[Provided passage]

- Opening Delimiter -

Developer Guide

  • 2021.2
  • 06/11/2021
  • Public
Contents

Control Data Collection

A collector library performs data collection and processing. The Instrumentation and Tracing Technology API (ITT API) defined in
ittnotify.h
loads a collector library during runtime, based on the value of the
INTEL_LIBITTNOTIFY64
environment variable. The measurement library includes a collector (
libtcc_collector.so
) to perform data collection and processing for real-time applications.
You can set the
INTEL_LIBITTNOTIFY64
environment variable as follows:
export INTEL_LIBITTNOTIFY64=libtcc_collector.so <additional environment variables to control data collection>
At the end of the command, you can add the following environment variables to control collection and processing:
Environment Variable
Description / Examples
TCC_USE_SHARED_MEMORY
Use a shared memory ring buffer instead of a local buffer to enable streaming of all measurement results to a separate application. Can be true or false. Default: false.
When the shared memory mode is enabled, the second (monitoring) application can attach to the shared buffer and process the measurement results.
TCC_MEASUREMENTS_BUFFERS
Define the buffers that will hold the measurements generated from your instrumented real-time application. If your application has multiple measurement instances, you can define a buffer for each instance. One buffer will be created per instance.
Full format description:
[<measurement_name>:<buffer_size>[:deadline]]
[,<measurement_name>:<buffer_size>[:deadline]]…
For each measurement instance in your application, specify:
  • Measurement name: The measurement name must be the same as the one specified in the
    __itt_string_handle_create
    call in your application. See Instrument the Code.
  • Buffer size in number of measurements: The maximum number of measurements that can be stored for this measurement instance. There is a difference in how the buffer overflow is handled, depending on the
    TCC_USE_SHARED_MEMORY
    option. For non-shared mode, when the buffer is full, newly arriving data will always overwrite the existing values, starting from the oldest (ring buffer). For shared mode, new data will overwrite the oldest only after the oldest data has been read by the second (monitoring) application; otherwise, new data will be skipped.
    When choosing a buffer size for your use case, consider a balance between the amount of data that you need to analyze and the memory consumption. Choosing a large buffer will provide more data for analysis, but also consume more application memory. For long measurements with billions of iterations, shared memory is the recommended approach, as it usually consumes significantly less memory. In this case, you need to balance the writing speed of the real-time application and the reading speed of the monitoring application to determine the optimal buffer size to avoid loss of measurements.

- Closing Delimiter -

[Required action 1] From the developer guide, extract the passage from "You can set" to "false. Default: false.", copying it word for word.

[Dataset entries]

- Opening Delimiter -

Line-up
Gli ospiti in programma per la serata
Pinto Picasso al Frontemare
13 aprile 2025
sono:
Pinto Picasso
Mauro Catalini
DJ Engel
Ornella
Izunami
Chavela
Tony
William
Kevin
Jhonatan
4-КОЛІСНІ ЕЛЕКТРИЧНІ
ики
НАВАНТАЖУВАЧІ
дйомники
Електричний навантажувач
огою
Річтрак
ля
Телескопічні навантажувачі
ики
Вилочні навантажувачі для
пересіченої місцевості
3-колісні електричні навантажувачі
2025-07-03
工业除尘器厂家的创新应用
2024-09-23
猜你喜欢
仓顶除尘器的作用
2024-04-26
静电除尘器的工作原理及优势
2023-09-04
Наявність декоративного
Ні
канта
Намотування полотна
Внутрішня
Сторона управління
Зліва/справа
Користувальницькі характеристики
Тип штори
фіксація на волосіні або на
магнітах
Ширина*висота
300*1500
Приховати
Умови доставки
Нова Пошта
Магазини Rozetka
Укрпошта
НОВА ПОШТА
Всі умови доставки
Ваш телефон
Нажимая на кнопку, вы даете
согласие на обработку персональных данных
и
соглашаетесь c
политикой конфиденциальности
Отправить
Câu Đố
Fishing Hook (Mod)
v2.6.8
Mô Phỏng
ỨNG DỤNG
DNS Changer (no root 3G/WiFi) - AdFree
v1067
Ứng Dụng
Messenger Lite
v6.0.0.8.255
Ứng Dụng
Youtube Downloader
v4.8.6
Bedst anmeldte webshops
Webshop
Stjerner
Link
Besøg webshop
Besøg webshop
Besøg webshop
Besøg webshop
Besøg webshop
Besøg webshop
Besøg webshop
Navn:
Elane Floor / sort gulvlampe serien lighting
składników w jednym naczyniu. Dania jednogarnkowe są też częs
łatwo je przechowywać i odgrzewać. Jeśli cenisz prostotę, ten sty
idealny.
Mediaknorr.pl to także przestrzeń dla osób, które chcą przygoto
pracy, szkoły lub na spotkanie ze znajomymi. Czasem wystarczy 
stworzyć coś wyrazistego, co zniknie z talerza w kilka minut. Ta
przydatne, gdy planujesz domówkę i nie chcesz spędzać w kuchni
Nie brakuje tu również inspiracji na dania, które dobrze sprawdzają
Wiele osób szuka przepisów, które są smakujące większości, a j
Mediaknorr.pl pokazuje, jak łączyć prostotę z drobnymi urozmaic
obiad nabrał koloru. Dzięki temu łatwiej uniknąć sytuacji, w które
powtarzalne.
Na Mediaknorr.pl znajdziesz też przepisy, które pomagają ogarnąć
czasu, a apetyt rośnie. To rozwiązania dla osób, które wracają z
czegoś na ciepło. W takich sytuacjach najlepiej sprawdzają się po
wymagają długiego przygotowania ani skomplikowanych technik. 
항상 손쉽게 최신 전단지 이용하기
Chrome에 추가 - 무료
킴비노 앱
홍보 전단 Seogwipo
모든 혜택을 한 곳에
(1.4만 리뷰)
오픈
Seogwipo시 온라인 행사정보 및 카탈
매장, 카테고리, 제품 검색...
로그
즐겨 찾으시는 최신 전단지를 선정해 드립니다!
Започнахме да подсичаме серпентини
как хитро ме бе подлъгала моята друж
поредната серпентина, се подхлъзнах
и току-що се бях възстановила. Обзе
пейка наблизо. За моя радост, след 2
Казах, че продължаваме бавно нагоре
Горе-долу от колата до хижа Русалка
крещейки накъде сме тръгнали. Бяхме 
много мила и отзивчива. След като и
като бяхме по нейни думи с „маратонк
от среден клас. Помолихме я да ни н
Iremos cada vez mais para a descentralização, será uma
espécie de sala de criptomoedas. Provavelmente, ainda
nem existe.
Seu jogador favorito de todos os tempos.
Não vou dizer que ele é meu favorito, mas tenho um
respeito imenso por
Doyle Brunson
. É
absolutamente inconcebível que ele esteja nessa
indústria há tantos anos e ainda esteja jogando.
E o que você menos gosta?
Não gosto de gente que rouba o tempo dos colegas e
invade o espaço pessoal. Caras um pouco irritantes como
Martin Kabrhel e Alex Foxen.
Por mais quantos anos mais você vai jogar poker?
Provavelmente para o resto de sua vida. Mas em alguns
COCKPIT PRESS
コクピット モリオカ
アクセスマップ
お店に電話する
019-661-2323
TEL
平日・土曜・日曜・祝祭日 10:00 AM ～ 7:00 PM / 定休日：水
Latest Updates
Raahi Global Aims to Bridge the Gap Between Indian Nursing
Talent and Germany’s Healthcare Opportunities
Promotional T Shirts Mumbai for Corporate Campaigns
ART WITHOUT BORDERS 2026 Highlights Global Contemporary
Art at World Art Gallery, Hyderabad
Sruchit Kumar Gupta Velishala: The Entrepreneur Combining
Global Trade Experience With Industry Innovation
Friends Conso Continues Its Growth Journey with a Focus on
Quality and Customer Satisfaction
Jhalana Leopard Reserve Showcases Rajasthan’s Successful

- Closing Delimiter -

[Required action 2] Gather every line of the listing that contains the string "ainda", matching case exactly.

[Worked solution 1]
You can set the
INTEL_LIBITTNOTIFY64
environment variable as follows:
export INTEL_LIBITTNOTIFY64=libtcc_collector.so <additional environment variables to control data collection>
At the end of the command, you can add the following environment variables to control collection and processing:
Environment Variable
Description / Examples
TCC_USE_SHARED_MEMORY
Use a shared memory ring buffer instead of a local buffer to enable streaming of all measurement results to a separate application. Can be true or false. Default: false.

[Worked solution 2]
espécie de sala de criptomoedas. Provavelmente, ainda
indústria há tantos anos e ainda esteja jogando.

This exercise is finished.